Data excerpts:
%%

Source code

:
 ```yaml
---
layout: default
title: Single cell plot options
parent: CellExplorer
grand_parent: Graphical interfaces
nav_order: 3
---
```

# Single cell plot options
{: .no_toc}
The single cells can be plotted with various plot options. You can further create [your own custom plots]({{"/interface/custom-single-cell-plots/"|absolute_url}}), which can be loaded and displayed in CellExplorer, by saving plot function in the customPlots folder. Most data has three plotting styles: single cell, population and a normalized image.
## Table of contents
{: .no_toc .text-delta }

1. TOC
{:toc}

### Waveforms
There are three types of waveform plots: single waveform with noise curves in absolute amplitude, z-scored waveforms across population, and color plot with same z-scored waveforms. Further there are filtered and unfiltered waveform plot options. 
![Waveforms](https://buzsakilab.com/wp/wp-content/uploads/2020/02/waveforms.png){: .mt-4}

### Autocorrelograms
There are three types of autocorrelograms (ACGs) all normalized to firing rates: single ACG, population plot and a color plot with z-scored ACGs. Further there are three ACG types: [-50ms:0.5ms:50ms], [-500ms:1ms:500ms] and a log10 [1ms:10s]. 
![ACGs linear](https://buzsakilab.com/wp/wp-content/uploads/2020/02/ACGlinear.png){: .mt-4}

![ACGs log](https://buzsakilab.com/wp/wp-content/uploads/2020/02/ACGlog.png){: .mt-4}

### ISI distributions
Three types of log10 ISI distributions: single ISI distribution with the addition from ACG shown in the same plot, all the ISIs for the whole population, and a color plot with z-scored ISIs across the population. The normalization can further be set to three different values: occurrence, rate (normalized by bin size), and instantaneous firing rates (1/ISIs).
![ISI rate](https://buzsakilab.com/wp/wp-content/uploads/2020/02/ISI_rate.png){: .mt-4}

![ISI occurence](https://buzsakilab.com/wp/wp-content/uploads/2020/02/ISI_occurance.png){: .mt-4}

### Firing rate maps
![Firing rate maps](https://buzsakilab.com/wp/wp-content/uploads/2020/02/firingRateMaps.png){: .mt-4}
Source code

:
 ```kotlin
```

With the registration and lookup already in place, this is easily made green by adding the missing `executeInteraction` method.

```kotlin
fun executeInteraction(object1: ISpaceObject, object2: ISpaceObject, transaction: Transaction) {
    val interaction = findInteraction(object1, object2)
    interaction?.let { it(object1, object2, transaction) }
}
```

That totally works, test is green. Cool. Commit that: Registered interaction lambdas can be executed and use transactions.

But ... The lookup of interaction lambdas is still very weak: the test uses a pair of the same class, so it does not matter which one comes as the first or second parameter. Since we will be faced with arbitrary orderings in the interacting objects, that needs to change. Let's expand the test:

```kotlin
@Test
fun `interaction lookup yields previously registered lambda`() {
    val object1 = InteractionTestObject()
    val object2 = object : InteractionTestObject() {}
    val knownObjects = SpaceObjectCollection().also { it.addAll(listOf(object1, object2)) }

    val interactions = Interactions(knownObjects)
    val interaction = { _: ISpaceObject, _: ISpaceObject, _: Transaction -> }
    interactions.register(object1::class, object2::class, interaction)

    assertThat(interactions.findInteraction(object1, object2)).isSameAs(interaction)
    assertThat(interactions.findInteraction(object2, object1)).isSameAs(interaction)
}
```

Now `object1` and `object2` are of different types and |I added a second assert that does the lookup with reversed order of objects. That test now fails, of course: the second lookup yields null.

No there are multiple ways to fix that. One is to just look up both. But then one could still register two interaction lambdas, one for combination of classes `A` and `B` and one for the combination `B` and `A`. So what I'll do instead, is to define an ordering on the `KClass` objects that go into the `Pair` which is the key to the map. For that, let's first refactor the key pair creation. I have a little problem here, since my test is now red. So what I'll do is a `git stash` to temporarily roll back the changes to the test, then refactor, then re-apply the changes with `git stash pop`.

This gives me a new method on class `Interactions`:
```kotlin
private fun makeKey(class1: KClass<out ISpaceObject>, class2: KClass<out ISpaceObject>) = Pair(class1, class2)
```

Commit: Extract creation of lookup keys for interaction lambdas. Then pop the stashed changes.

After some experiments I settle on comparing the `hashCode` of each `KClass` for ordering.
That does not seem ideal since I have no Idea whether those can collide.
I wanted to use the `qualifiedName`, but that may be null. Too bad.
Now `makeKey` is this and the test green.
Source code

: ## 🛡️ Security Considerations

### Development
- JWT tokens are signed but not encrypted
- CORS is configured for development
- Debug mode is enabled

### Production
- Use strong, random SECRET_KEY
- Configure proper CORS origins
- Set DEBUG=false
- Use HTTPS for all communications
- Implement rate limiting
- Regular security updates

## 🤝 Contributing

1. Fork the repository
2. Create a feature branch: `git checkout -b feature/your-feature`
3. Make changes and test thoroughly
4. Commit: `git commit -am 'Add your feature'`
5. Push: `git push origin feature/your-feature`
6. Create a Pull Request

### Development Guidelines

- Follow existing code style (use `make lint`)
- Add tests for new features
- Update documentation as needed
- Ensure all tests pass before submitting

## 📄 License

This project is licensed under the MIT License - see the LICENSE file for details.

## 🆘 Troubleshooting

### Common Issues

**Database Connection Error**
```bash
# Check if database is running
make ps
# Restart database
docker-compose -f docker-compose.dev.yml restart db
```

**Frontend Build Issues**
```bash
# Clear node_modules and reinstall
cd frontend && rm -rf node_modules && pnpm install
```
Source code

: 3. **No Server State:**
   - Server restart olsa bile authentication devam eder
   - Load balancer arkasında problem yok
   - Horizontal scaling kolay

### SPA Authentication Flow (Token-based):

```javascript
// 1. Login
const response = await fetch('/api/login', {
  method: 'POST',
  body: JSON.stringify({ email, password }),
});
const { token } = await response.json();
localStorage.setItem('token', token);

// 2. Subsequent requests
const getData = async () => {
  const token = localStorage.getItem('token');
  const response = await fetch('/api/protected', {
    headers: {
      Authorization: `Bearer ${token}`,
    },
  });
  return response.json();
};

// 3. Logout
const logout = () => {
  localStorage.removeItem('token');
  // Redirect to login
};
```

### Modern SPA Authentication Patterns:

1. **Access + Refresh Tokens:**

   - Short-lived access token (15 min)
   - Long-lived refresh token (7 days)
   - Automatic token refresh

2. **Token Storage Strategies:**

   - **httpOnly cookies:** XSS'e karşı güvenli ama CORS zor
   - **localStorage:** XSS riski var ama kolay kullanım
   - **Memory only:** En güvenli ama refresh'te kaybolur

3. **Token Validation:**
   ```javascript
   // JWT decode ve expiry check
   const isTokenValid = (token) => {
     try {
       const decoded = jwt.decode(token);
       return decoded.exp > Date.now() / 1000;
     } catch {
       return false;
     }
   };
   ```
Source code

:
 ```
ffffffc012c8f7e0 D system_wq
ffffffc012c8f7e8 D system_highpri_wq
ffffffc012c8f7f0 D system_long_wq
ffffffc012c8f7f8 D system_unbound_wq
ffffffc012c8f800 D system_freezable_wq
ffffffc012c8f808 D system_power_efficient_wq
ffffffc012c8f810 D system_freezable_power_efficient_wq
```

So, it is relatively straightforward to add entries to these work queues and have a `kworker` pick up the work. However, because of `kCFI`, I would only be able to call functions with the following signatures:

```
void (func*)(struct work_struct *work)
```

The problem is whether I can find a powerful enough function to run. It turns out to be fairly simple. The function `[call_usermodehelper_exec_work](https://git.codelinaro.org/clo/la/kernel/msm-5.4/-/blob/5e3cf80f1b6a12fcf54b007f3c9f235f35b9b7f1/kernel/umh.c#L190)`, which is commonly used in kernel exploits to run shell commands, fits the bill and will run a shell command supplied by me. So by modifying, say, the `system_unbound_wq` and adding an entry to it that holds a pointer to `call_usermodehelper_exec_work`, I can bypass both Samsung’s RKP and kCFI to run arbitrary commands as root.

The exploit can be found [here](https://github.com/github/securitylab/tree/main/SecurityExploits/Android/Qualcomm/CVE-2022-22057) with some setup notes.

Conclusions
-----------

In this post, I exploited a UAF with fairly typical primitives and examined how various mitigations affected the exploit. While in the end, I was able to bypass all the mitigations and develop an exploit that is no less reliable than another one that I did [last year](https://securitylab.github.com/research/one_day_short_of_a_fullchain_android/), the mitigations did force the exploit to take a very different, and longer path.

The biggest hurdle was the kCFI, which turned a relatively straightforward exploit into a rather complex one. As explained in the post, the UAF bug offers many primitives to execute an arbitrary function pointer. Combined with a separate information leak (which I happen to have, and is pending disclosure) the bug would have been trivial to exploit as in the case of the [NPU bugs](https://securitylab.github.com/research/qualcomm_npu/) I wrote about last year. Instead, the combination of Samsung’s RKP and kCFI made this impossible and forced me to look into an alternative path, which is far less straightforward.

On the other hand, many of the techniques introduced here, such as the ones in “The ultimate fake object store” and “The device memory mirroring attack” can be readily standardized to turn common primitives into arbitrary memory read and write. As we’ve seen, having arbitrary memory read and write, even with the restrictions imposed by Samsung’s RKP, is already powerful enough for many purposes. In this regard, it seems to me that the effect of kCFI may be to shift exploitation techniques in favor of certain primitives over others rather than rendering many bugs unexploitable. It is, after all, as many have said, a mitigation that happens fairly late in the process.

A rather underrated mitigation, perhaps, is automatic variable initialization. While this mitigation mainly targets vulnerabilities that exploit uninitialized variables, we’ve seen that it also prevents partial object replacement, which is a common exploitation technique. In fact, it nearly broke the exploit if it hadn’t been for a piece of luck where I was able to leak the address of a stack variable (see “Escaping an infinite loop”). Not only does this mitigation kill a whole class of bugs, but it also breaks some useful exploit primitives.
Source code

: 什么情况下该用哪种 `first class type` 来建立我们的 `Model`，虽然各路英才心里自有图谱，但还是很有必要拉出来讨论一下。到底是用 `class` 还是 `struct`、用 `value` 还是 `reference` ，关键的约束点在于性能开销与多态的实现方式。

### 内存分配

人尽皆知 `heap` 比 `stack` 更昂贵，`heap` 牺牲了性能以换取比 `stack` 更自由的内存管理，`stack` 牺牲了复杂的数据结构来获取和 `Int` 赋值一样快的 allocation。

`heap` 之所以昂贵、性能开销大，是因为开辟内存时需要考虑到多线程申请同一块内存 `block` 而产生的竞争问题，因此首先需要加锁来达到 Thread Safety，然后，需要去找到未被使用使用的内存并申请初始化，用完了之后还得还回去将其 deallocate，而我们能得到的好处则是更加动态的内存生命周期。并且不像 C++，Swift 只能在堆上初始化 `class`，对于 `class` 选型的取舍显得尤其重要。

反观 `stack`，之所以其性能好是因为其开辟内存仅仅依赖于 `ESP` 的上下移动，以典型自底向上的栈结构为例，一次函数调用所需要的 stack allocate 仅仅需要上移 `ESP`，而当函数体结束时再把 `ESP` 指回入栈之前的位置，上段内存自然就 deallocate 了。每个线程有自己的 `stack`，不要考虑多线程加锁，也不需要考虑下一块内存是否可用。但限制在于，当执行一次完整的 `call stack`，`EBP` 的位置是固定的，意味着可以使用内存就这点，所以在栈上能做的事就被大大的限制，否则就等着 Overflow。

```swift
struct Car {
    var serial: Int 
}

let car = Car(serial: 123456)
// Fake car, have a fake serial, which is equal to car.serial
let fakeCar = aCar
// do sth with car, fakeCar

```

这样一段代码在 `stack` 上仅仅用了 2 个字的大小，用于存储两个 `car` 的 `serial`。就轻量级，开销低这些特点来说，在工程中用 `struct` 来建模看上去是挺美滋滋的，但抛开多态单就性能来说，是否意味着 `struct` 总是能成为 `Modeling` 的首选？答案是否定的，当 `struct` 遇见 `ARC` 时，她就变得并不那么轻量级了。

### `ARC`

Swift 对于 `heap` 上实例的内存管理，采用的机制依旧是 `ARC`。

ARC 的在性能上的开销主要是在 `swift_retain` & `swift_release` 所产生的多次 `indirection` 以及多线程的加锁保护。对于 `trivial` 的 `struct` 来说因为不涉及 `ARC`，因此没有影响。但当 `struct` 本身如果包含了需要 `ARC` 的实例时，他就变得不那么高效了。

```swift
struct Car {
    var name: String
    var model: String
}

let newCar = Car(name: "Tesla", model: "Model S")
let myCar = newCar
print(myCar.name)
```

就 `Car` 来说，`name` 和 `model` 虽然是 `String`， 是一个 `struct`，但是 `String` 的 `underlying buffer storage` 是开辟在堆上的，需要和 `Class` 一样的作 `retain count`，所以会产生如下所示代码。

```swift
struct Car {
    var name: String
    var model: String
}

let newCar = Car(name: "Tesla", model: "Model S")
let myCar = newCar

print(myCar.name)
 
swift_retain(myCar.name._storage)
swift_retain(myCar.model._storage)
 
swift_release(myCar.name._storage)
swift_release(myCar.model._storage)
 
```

%%

The required output is the entries from their opening line through the line holding "### Waveforms", repeated exactly, with both end lines kept.

Source code

:
 ```yaml
---
layout: default
title: Single cell plot options
parent: CellExplorer
grand_parent: Graphical interfaces
nav_order: 3
---
```

# Single cell plot options
{: .no_toc}
The single cells can be plotted with various plot options. You can further create [your own custom plots]({{"/interface/custom-single-cell-plots/"|absolute_url}}), which can be loaded and displayed in CellExplorer, by saving plot function in the customPlots folder. Most data has three plotting styles: single cell, population and a normalized image.
## Table of contents
{: .no_toc .text-delta }

1. TOC
{:toc}

### Waveforms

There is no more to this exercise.